Package tracking is an integral part of a package delivery service that allows a customer to track goods that they have shipped or that have been shipped to them. The advent of the Internet has allowed commercial carriers such as the United Parcel Service (UPS) to make it possible for customers to track their shipments online using a web-based service. Some businesses have taken package tracking a step further and integrated the package tracking functionality into their internal business systems. Businesses thus have the ability to trigger business events based upon shipment status information received from a commercial carrier.
For the most part, package tracking services known in the art operate on an package by package basis and require that a customer query a carrier database with a package tracking number associated with the package to be tracked. As a result, it is difficult for a company with a heavy volume of inbound or outbound shipping to track all its packages currently in transit. Companies are often stuck with the burdensome task of individually tracking large numbers of packages or risk being surprised when an abnormally large number of packages arrives at its loading docks with insufficient help to dispatch it. The inbound tracking of packages is especially difficult as consignees often do not have ready access to the tracking numbers that are assigned to packages shipped to them. An unsatisfied need therefore exists in the industry for inbound package tracking methods and systems that overcomes this and other problems.
Inbound package tracking, that is, the ability to forecast what packages will be delivered to a particular location on a particular day can be especially valuable to businesses. If a business knows which packages are scheduled to arrive at which locations for a given day, that information can improve the inventory management and planning of the business, allow it to sell goods that are in transit from a vendor or a supplier, allow for the efficient allocation of production and receiving staff based on incoming shipment volume, and reduce the time spent tracking individual packages.
Several methods have been used by commercial carriers in an attempt to provide inbound package tracking information services. UPS offers a service known as Quantum View to those customers who want inbound visibility package tracking but who do not want to track packages on an individual basis. To use the Quantum View service, consignees identify one or more locations for which they want inbound visibility and assign a unique identifier, known as a Location Identifier (LID) to each identified location. The consignee then provides the LID to each of the vendors and suppliers that ship to the locations and instructs the vendors and suppliers to include the LID in the package detail information anytime that they ship a package to one of the identified locations (one shipper shipping to 15 different locations for consignee “XYZ” must change its shipping system to generate 15 different LIDs, as each LID is a unique to each consignee location). When UPS receives a package from one of these vendors or suppliers, UPS captures the LID from the electronic package manifest detail information that accompanies the shipment and uses the LID to identify that package as bound for a particular location. Using forecasting and delivery tables and methods that are well known in the art, UPS can forecast when the package will arrive at its destination and update a database of packages bound for the location. In this way, UPS provides a database to its customer that identifies the packages that are bound to a particular location and estimates the date of delivery for each inbound package.
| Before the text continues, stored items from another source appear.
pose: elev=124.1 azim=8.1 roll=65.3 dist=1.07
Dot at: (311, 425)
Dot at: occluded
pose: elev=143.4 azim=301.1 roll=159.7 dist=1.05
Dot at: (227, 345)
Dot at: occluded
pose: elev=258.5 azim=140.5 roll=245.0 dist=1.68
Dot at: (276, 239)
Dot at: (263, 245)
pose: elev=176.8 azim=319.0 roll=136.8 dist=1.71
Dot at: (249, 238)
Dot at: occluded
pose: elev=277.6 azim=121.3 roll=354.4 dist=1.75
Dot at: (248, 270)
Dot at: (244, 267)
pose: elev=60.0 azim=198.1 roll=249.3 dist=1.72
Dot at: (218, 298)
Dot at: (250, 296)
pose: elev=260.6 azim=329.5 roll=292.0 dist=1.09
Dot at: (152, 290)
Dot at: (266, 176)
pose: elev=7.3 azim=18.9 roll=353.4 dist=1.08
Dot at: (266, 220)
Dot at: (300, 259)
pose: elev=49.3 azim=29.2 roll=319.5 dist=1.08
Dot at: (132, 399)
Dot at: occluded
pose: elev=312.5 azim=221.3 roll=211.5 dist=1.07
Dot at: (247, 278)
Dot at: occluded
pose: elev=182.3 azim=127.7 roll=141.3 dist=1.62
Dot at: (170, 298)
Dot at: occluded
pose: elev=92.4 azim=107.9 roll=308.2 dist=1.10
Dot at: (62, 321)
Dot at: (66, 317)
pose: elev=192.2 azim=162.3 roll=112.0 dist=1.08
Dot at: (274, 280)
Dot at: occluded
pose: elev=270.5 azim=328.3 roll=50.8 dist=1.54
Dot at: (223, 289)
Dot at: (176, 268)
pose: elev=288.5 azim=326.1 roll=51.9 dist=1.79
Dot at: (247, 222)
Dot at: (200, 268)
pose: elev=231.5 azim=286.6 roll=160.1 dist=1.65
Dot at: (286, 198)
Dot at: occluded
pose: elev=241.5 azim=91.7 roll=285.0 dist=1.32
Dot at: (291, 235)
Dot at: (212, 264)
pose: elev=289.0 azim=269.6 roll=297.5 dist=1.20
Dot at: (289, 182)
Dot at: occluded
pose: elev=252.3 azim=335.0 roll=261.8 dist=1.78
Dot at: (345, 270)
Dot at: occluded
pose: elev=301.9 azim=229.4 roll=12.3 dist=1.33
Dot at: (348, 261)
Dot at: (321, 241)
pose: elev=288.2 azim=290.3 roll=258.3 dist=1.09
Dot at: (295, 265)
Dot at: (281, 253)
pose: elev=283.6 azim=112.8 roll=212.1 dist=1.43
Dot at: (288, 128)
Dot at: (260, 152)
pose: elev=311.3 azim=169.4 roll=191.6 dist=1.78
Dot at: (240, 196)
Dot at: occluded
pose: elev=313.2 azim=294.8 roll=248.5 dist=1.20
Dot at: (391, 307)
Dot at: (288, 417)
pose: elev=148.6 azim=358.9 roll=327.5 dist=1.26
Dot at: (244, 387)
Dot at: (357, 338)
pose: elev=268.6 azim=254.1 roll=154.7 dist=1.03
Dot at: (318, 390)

This approach to inbound visibility tracking requires that the shipper include a LID in the package detail for each package shipped to the consignee. Vendors often use off-the-shelf shipping systems and may not be able to readily modify their shipping systems to accommodate a consignee's request that a LID be added to the package detail for packages bound to a consignee location, or the vendor may simply refuse the consignee request. Further, even assuming that a consignee can persuade its most frequently used vendors and suppliers to modify their shipping systems to use LIDs, the system captures only those packages shipped from these identified vendors and suppliers; packages that are inbound to the consignee from other shippers are not captured by the system. A need therefore exists for an inbound package tracking system that tracks packages without requiring a special identifier that marks the package for inbound tracking.
An unsatisfied need therefore exists in the industry for inbound package tracking methods and systems that overcome the above-identified and other problems.